Could you retype the entries exactly as they are?

=== Section Start ===

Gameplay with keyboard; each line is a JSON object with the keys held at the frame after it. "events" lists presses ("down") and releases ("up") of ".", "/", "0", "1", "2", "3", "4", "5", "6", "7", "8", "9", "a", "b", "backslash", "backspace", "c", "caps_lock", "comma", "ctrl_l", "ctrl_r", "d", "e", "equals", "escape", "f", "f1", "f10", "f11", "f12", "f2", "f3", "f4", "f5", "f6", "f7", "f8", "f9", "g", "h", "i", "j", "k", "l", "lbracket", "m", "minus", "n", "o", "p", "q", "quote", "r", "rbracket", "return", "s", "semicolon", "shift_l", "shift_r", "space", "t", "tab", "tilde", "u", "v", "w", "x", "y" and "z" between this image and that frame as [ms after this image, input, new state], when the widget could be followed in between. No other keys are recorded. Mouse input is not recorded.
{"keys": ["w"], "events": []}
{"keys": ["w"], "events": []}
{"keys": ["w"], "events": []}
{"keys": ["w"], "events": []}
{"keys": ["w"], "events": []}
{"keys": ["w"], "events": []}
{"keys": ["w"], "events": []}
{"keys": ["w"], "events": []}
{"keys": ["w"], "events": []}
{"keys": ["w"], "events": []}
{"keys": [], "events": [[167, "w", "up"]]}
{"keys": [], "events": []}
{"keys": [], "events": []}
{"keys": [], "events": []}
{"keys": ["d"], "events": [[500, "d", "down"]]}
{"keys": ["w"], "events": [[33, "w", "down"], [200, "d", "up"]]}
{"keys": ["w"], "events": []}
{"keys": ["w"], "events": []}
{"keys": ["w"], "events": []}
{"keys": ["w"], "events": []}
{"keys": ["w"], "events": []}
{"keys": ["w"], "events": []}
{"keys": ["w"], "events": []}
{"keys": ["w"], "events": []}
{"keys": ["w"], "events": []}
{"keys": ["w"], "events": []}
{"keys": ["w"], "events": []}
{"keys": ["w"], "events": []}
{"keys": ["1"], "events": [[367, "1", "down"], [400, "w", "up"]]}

=== Section End ===

→ **The completed task**:
Gameplay with keyboard; each line is a JSON object with the keys held at the frame after it. "events" lists presses ("down") and releases ("up") of ".", "/", "0", "1", "2", "3", "4", "5", "6", "7", "8", "9", "a", "b", "backslash", "backspace", "c", "caps_lock", "comma", "ctrl_l", "ctrl_r", "d", "e", "equals", "escape", "f", "f1", "f10", "f11", "f12", "f2", "f3", "f4", "f5", "f6", "f7", "f8", "f9", "g", "h", "i", "j", "k", "l", "lbracket", "m", "minus", "n", "o", "p", "q", "quote", "r", "rbracket", "return", "s", "semicolon", "shift_l", "shift_r", "space", "t", "tab", "tilde", "u", "v", "w", "x", "y" and "z" between this image and that frame as [ms after this image, input, new state], when the widget could be followed in between. No other keys are recorded. Mouse input is not recorded.
{"keys": ["w"], "events": []}
{"keys": ["w"], "events": []}
{"keys": ["w"], "events": []}
{"keys": ["w"], "events": []}
{"keys": ["w"], "events": []}
{"keys": ["w"], "events": []}
{"keys": ["w"], "events": []}
{"keys": ["w"], "events": []}
{"keys": ["w"], "events": []}
{"keys": ["w"], "events": []}
{"keys": [], "events": [[167, "w", "up"]]}
{"keys": [], "events": []}
{"keys": [], "events": []}
{"keys": [], "events": []}
{"keys": ["d"], "events": [[500, "d", "down"]]}
{"keys": ["w"], "events": [[33, "w", "down"], [200, "d", "up"]]}
{"keys": ["w"], "events": []}
{"keys": ["w"], "events": []}
{"keys": ["w"], "events": []}
{"keys": ["w"], "events": []}
{"keys": ["w"], "events": []}
{"keys": ["w"], "events": []}
{"keys": ["w"], "events": []}
{"keys": ["w"], "events": []}
{"keys": ["w"], "events": []}
{"keys": ["w"], "events": []}
{"keys": ["w"], "events": []}
{"keys": ["w"], "events": []}
{"keys": ["1"], "events": [[367, "1", "down"], [400, "w", "up"]]}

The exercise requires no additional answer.